Colossians is another New Testament letter written by Paul to churches he has previously planted and visited. He is writing to encourage the believers there, and to correct any false teachings or practices that may or may not be arising.

 Colossians 1:15-23 is one of the clearest passages in the New Testament proclaiming the deity of Jesus Christ. To be a Christian, one must believe that Jesus was both fully man and fully God. Colossians 1 makes the latter very clear. He calls Jesus the image of the invisible God, meaning perfectly images God the Father. Paul states that all things were created by, for, and through Christ. Creation is something only God can do, and Paul says here clearly that Christ was active in the creation of the world, also showing he is eternal.

 “He is before all things and in him all things hold together.” Christ is seen as preeminent here. Nothing has a superior place to Jesus in all the world, again, because he is God come in the flesh. All the fullness of God is pleased to dwell in Christ. Again, Christ is fully God.

 Lastly, Christ reconciled us by his death back to a relationship with God. Only a perfect sacrifice could be a perfect substitute for our sin, and Christ was that. Perfect, as only God alone is. Paul is adamant in Colossians of showing Christ to be fully God.

 There is also lots of practical application for us as we read Colossians, which flows out of that theology. We are called to walk in Christ and to put off the old self and put on the new self. The imagery here is easy for us to see; just as we take off old, dirty clothes and put on new, clean clothes, in the same way we who are followers of Jesus are called to put off our old self, which was enveloped in the power of sin, and put on our new self which has been graciously saved by grace through faith in Christ.

 Lastly, the gospel also provides application for husbands and wives in marriage. A wives submission and a husband’s servant leadership are both an outflow and picture of the gospel. Husbands are to love their wives as Christ loved the church. This means husbands are called to lay down their lives for their wives. This is servant leadership. Wives are called to submit to their husband’s servant leadership as the church submits to and follows Christ, who served by laying down his life for the church. Marriage is a beautiful picture of the gospel, a beautiful picture of Christ and the church.

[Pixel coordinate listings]

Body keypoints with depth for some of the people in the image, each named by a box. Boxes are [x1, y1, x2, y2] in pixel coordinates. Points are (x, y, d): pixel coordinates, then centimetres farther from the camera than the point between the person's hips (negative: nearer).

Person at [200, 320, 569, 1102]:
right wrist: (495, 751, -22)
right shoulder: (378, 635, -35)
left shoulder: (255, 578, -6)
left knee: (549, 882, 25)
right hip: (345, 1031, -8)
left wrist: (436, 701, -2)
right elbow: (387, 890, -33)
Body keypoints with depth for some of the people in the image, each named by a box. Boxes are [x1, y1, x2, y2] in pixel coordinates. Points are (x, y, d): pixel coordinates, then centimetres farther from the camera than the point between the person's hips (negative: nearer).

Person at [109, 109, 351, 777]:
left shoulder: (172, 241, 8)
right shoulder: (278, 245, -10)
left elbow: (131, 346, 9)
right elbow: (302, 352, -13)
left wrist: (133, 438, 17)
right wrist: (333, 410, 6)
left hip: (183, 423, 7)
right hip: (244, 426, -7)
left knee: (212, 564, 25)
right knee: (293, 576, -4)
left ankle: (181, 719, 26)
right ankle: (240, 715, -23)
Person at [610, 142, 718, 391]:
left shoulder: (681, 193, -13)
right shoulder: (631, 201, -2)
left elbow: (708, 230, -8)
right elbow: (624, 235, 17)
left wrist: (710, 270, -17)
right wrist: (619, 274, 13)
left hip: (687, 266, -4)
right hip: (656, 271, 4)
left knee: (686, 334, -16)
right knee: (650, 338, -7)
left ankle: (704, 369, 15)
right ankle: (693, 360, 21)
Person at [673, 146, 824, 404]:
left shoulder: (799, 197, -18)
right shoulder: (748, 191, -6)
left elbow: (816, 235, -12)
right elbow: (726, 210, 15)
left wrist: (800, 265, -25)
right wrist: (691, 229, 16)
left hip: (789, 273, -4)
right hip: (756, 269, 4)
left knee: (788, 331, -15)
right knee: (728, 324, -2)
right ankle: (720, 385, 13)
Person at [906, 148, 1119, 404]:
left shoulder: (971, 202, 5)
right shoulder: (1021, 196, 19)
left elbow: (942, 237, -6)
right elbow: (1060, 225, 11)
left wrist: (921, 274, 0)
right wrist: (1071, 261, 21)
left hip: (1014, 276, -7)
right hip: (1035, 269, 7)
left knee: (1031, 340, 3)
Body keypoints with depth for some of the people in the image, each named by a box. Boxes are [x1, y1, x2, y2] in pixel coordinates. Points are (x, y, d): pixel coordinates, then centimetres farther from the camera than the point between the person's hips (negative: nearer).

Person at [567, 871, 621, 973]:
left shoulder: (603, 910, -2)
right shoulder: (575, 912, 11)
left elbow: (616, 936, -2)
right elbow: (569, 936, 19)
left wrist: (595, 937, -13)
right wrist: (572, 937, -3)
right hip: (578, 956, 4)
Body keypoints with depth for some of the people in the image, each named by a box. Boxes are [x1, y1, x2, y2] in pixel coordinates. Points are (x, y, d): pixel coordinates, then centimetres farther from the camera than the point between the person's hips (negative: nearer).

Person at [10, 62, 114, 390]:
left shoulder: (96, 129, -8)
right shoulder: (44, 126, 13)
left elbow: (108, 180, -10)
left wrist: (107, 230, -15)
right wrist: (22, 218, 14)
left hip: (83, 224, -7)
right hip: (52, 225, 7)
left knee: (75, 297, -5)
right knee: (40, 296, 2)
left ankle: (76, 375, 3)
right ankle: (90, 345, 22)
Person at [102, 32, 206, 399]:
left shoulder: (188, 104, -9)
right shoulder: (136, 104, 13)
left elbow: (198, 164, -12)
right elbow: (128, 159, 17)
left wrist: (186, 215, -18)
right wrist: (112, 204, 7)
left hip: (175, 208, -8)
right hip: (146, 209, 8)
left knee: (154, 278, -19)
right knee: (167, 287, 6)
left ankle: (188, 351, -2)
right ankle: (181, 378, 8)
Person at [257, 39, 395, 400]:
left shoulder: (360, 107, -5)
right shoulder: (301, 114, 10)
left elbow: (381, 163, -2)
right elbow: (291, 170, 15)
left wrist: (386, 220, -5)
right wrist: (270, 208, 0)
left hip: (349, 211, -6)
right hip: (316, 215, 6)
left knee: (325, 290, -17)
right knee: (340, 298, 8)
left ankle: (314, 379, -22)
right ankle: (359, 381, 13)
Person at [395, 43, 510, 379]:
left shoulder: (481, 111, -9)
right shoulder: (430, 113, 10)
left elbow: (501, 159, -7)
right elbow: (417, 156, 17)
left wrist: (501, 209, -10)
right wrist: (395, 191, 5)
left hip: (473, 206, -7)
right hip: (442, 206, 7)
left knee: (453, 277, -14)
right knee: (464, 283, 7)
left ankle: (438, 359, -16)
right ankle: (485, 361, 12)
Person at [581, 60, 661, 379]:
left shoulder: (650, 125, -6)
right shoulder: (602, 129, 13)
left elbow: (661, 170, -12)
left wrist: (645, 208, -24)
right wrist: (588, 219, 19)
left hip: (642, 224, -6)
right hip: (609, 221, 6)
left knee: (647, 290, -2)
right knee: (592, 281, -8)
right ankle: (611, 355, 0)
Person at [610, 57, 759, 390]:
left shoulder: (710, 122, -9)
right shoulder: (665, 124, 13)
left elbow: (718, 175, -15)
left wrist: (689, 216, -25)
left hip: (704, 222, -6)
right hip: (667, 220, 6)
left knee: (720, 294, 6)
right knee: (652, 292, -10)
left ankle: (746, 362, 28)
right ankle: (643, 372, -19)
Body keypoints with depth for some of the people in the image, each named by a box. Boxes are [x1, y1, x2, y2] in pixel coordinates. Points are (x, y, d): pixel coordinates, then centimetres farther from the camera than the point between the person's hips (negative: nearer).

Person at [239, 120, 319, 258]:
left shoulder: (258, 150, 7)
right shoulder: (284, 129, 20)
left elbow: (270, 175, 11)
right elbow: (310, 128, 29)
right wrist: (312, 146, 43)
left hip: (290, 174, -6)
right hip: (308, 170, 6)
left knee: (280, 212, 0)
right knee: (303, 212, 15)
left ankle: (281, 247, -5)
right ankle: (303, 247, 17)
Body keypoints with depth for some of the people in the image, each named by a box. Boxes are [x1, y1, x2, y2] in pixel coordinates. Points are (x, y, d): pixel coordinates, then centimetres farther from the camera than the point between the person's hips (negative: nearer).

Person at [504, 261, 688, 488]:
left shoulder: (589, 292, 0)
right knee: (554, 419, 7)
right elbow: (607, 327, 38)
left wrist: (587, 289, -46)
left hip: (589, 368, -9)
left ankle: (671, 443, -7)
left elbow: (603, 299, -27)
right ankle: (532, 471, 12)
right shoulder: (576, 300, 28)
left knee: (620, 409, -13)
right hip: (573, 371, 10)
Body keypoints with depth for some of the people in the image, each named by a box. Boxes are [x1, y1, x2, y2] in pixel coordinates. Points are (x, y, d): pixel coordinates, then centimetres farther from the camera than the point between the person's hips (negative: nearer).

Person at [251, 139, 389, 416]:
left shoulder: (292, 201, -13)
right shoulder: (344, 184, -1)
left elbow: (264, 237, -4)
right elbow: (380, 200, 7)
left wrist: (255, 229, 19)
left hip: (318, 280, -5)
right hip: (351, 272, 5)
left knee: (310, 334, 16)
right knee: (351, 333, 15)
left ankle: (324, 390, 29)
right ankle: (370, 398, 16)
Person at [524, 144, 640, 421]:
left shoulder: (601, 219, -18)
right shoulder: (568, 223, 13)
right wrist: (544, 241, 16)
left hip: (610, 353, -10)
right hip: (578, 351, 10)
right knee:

TASK REQUIREMENTS =>
**A)** Translate this sentence from the Colossians commentary into Spanish: "Husbands are to love their wives as Christ loved the church."
**B)** Copy the lines of the listing between the line holding "right elbow: (1060, 225, 11)" and the line holding "left knee: (1031, 340, 3)", inclusive.

TASK-BY-TASK ANSWERS =>
**A)** Los esposos deben amar a sus esposas como Cristo amó a la iglesia.

**B)**
right elbow: (1060, 225, 11)
left wrist: (921, 274, 0)
right wrist: (1071, 261, 21)
left hip: (1014, 276, -7)
right hip: (1035, 269, 7)
left knee: (1031, 340, 3)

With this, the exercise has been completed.